The Badgers had little trouble scoring in their win over No. 2-seeded Arizona in the Elite Eight at Staples Center in Los Angeles. Arizona entered the contest as one of the top teams in the nation, but the Badgers seemed to do a lot of the little things right, including hitting perimeter shots when Arizona looked desperate for a defensive stop. Wisconsin's guards combined to take just six shots, strengthening the perception that Ryan relies perhaps too heavily on his frontcourt.
Superstar center Frank Kaminsky scored 29 points and grabbed six rebounds to lead Wisconsin in the game, and has played a solid tournament. The senior functions as the leader and centerpiece for the Badgers. He’ll have to go up against a Kentucky frontcourt rotation that features seven-footer Willie Cauley-Stein and 6'10 Karl-Anthony Towns, along with Trey Lyles (6'10) and Dakari Johnson (7'0). That’s a lot of height, talent and athleticism that Kaminsky, who averages 18.7 points and eight rebounds, will need to contain.
Notre Dame found success against Kentucky by slowing the pace and running a smooth offense outside of the paint. The Badgers are a solid shooting team, much like Notre Dame, shooting an average 48 percent from the field during the season. If Wisconsin wants to copy the Irish’s formula they might rely more heavily on Sam Dekker for outside shooting.
Dekker has found his shooting stroke, setting career highs for points scored in two consecutive games. The junior forward dropped 27 on Arizona in the Elite Eight, converting five-of-six from behind the arc and shooting 72.7 percent from the field. His two three-pointers with less than two minutes remaining were the dagger that eliminated Arizona. If Dekker can get going against the dominant Kentucky defense, it would significantly boost Wisconsin’s chances by spreading the floor and creating better opportunities in the post.
Dekker has looked like a major threat alongside Kaminsky, but the Badgers are by no means a two-man team. Senior guard Josh Gasser can help spread the floor with his shooting, as well. He has shot 38.4 percent on three-pointers this season and has gone two-for-three from behind the arc in Wisconsin’s last two games. Forward Nigel Hayes could also help ease some of the pressure on Kaminsky, though the sophomore has been streaky from beyond the three-point line in recent games.
The Badgers promise to be a major threat to end Kentucky's dream season. The roster has looked disciplined, and has proven it can score when it counts.
In the end, depth may be the reason Kentucky advances to the national championship. Ryan’s rotation simply doesn't have enough big men to hold off Kentucky's length and guard play.
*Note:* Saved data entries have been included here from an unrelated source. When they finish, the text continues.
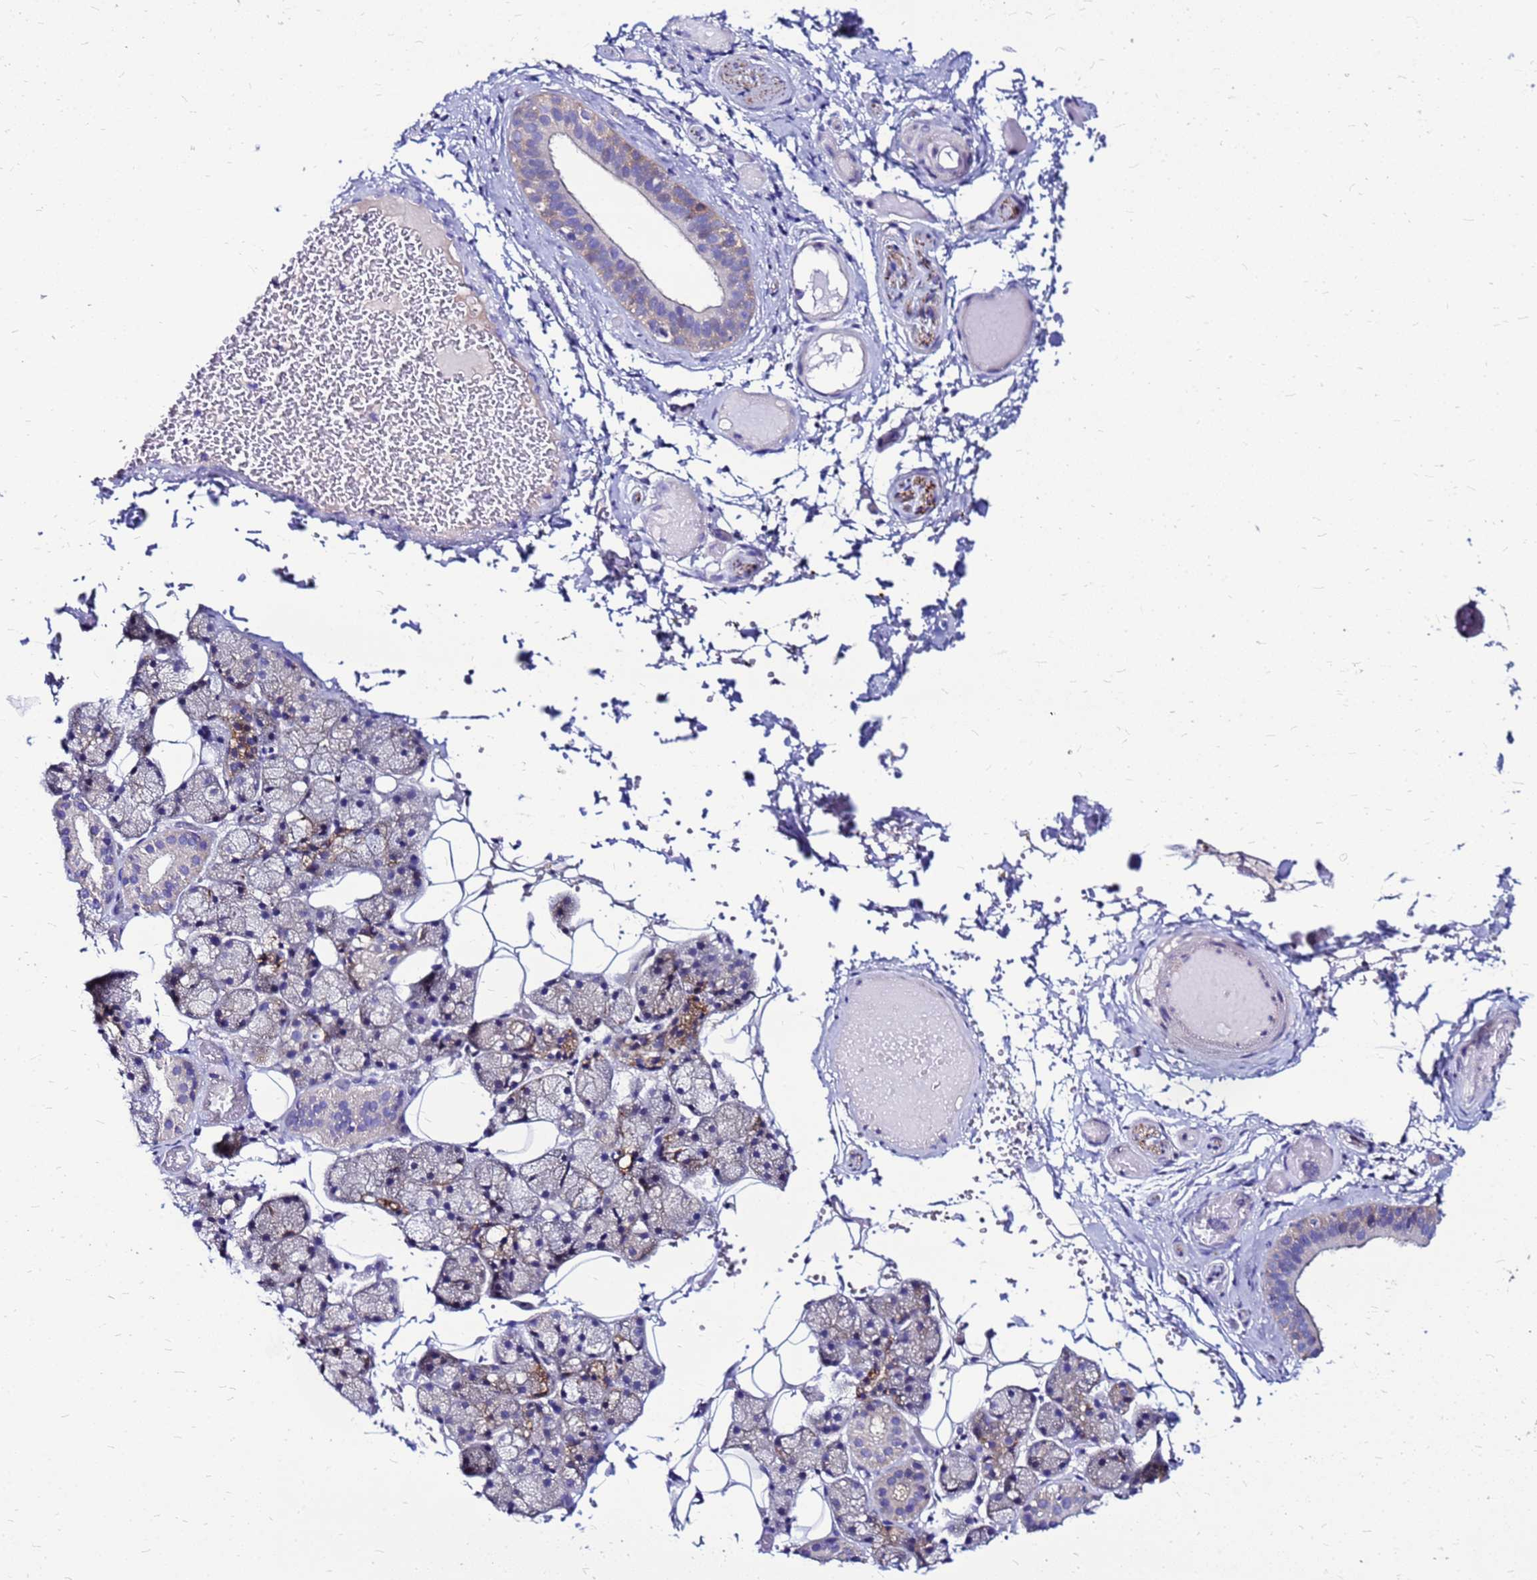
{"staining": {"intensity": "weak", "quantity": "25%-75%", "location": "cytoplasmic/membranous"}, "tissue": "salivary gland", "cell_type": "Glandular cells", "image_type": "normal", "snomed": [{"axis": "morphology", "description": "Normal tissue, NOS"}, {"axis": "topography", "description": "Salivary gland"}], "caption": "Immunohistochemical staining of unremarkable salivary gland reveals low levels of weak cytoplasmic/membranous positivity in about 25%-75% of glandular cells. (DAB (3,3'-diaminobenzidine) IHC, brown staining for protein, blue staining for nuclei).", "gene": "ARHGEF35", "patient": {"sex": "female", "age": 33}}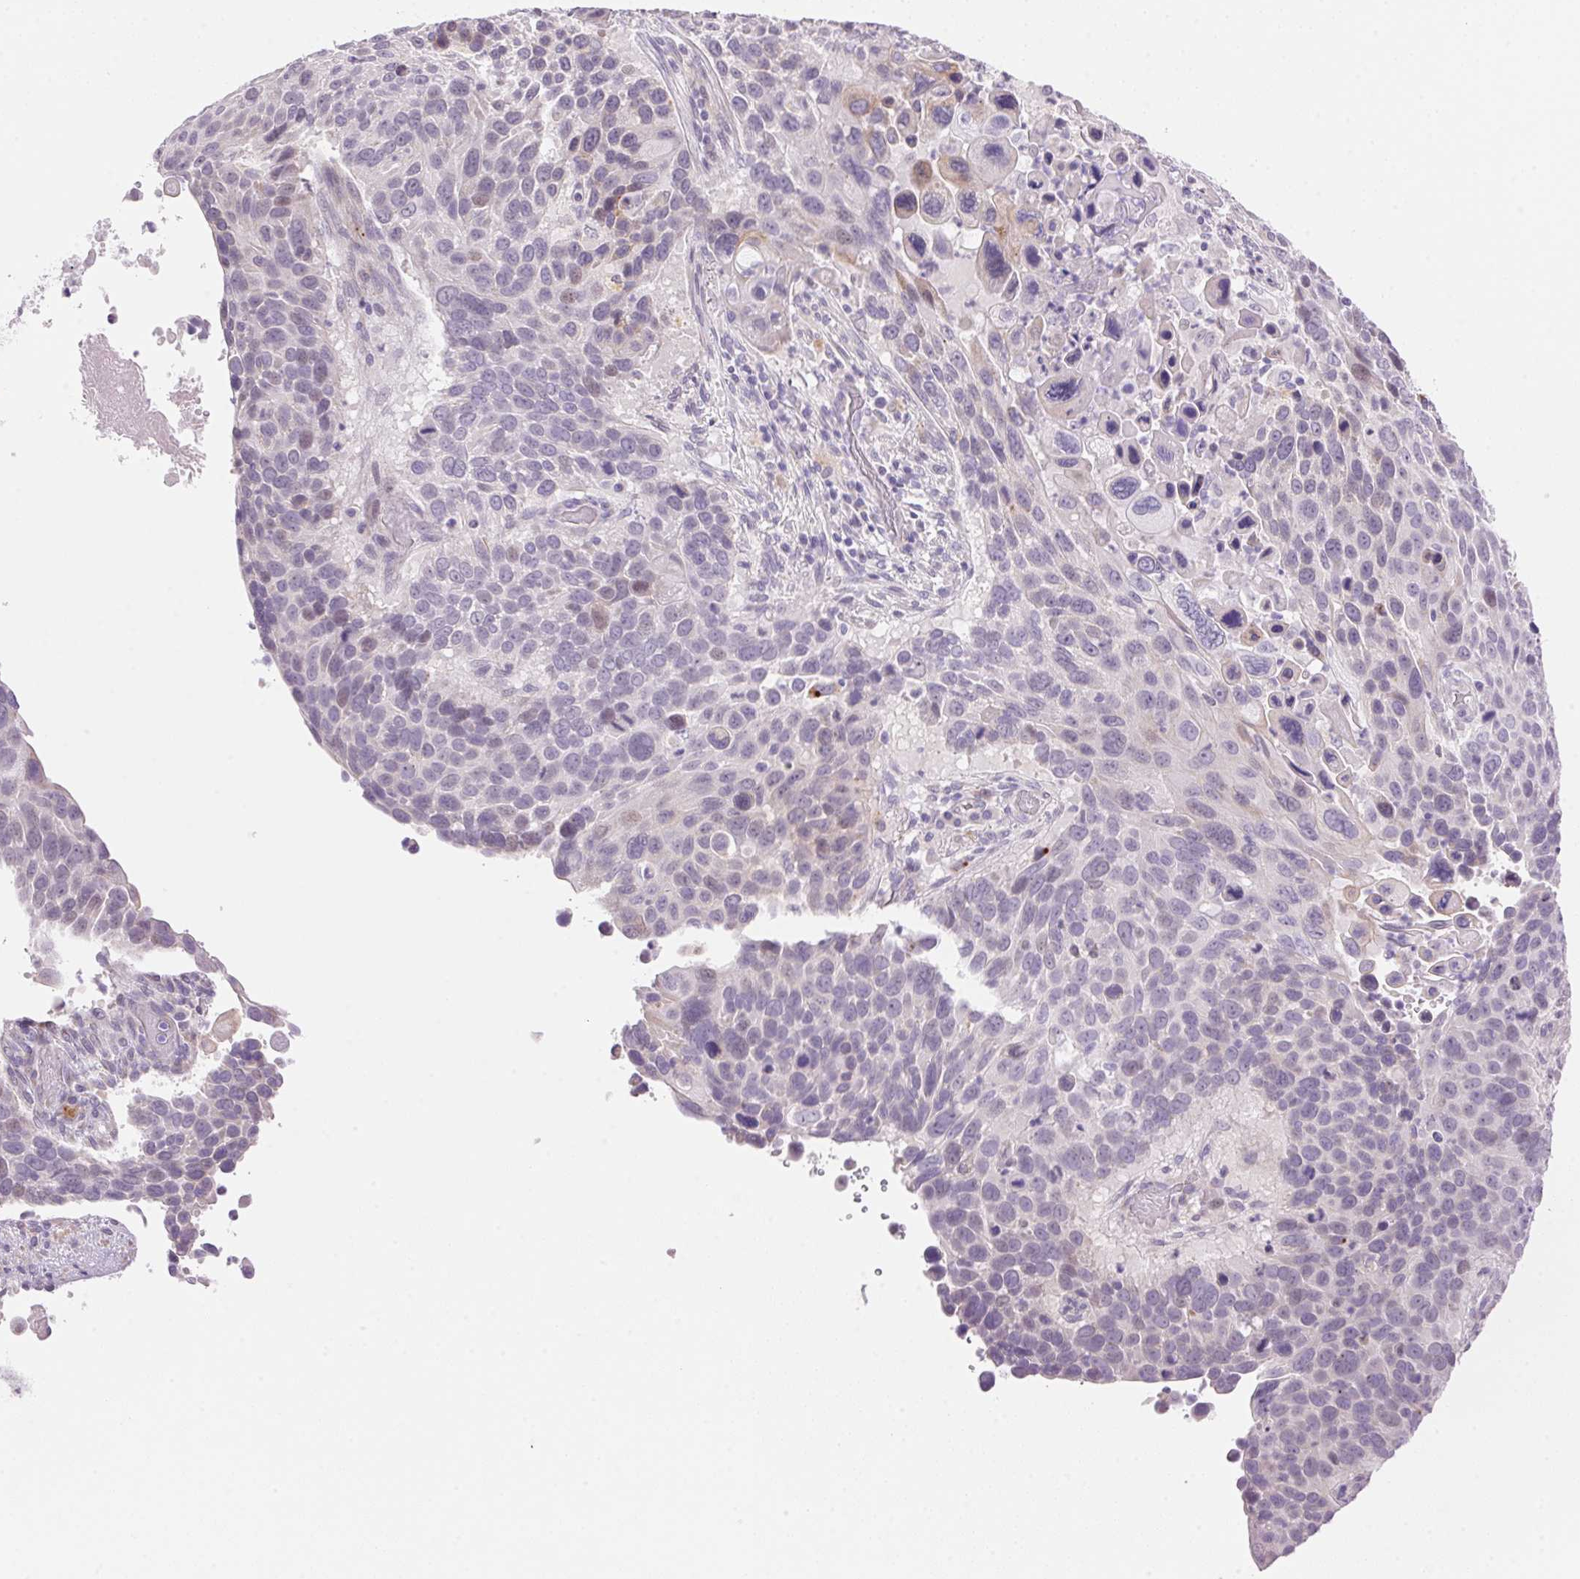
{"staining": {"intensity": "negative", "quantity": "none", "location": "none"}, "tissue": "lung cancer", "cell_type": "Tumor cells", "image_type": "cancer", "snomed": [{"axis": "morphology", "description": "Squamous cell carcinoma, NOS"}, {"axis": "topography", "description": "Lung"}], "caption": "DAB immunohistochemical staining of human lung cancer (squamous cell carcinoma) demonstrates no significant positivity in tumor cells. (IHC, brightfield microscopy, high magnification).", "gene": "TEKT1", "patient": {"sex": "male", "age": 68}}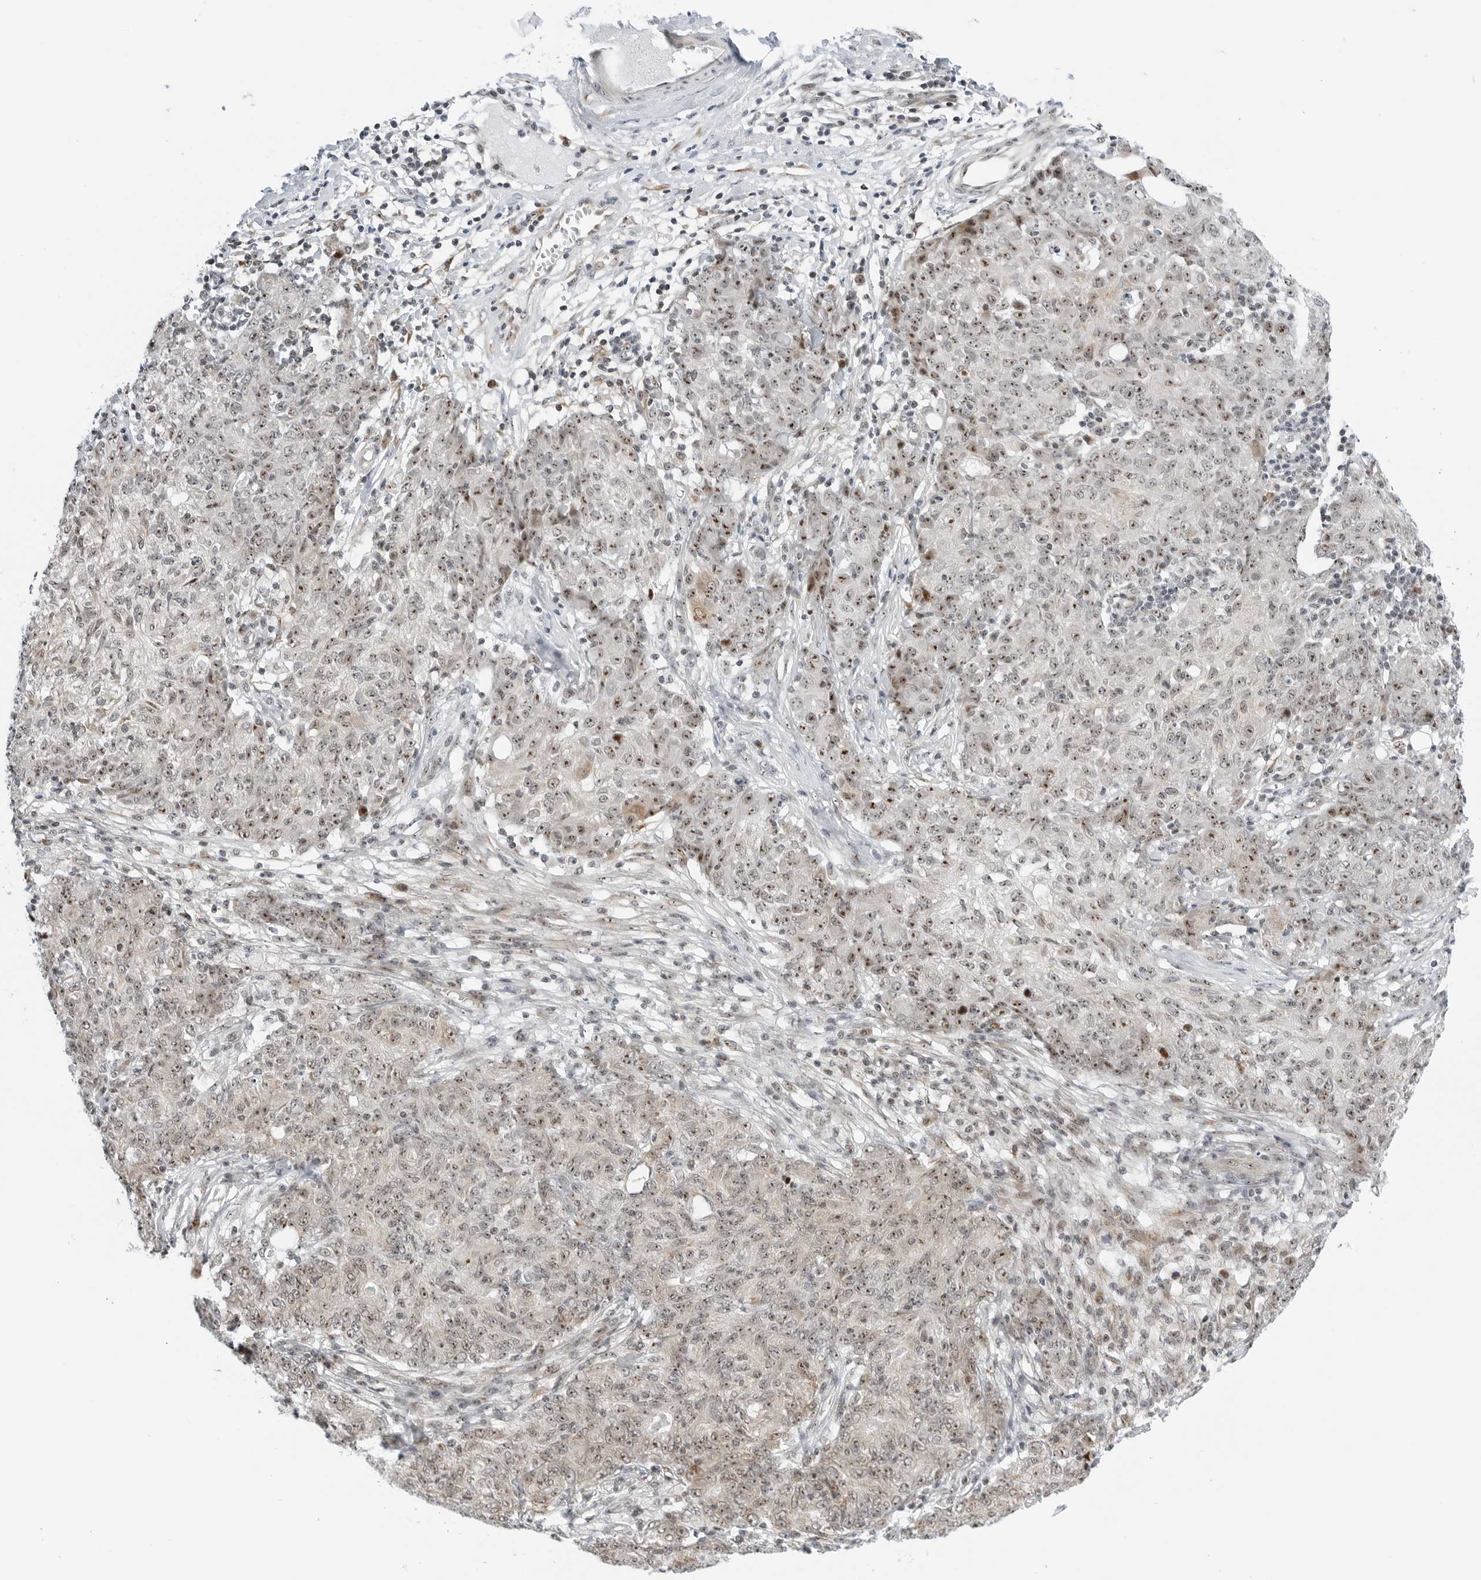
{"staining": {"intensity": "moderate", "quantity": ">75%", "location": "nuclear"}, "tissue": "ovarian cancer", "cell_type": "Tumor cells", "image_type": "cancer", "snomed": [{"axis": "morphology", "description": "Carcinoma, endometroid"}, {"axis": "topography", "description": "Ovary"}], "caption": "Ovarian endometroid carcinoma stained with a brown dye demonstrates moderate nuclear positive staining in approximately >75% of tumor cells.", "gene": "RIMKLA", "patient": {"sex": "female", "age": 42}}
Indeed, no roster can truly match the embarrassment of riches Kentucky features.
In order for Wisconsin to outlast Kentucky, they will likely need Kaminsky to slow Towns and Cauley-Stein while preventing Kentucky guards from easily penetrating the paint. He will also need to stay to out of foul trouble and to find his shot in the early going to keep the Badgers in contention. All of those variables may be too much even for someone of Kaminsky's abilities.
But should Dekker provide the type of scoring help that he did against Arizona, and get some help from a player like Hayes or Gasser, Kentucky should receive more than just a scare than they received against Notre Dame.